### [Page extract]
= = = = = = =

Meanwhile, Congress attempted legislating a national copyright standard in 1870 as half a dozen American states had already passed varying trademark laws. It was not until the Commerce clause in March 1881 that the first enforceable Federal trademark law passed. This legislation resulted in the first distillery trademark case involving ‘description of place of manufacture’ with ‘right of trademark’ at the Old Oscar Pepper Distillery, at the original site where Old Crow whiskey was first distilled from 1840 to 1854.
In 1869, three years after Oscar Pepper’s death, Gaines, Berry & Co leased the Old Oscar Pepper Distillery for three years and acquired the Old Crow trademark, then built the new Old Crow Distillery a few miles downriver in 1874. Here they continued James Crow’s recipe – while Oscar Pepper’s son, James, built another Oscar Pepper Distillery 20 miles away in Lexington. Both the Crow and Pepper names had enviable reputations in Kentucky. The original Old Oscar Pepper Distillery and trade name was purchased by Leopold Labrot and James Graham in 1878. James Pepper challenged this contract and lost the case as Labrot & Graham had purchased the trademark with the distillery and land, forcing James to call his new distillery James E Pepper. Old Crow whiskey continued production at the Old Crow Distillery, and the brand became the most litigious whisky trademark in American history, as unscrupulous competitors pirated, passed off and misrepresented it for commercial gain.

= = = = = = =

### [Data provided]
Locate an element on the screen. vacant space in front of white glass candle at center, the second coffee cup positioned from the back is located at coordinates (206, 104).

= = = = = = =

Please explain, using the passage on whiskey trademarks, why James Pepper lost his challenge to the 1878 purchase and what that loss forced him to do.

James Pepper lost because Labrot & Graham had bought the trademark together with the distillery and the land. The loss forced him to call his new distillery James E Pepper.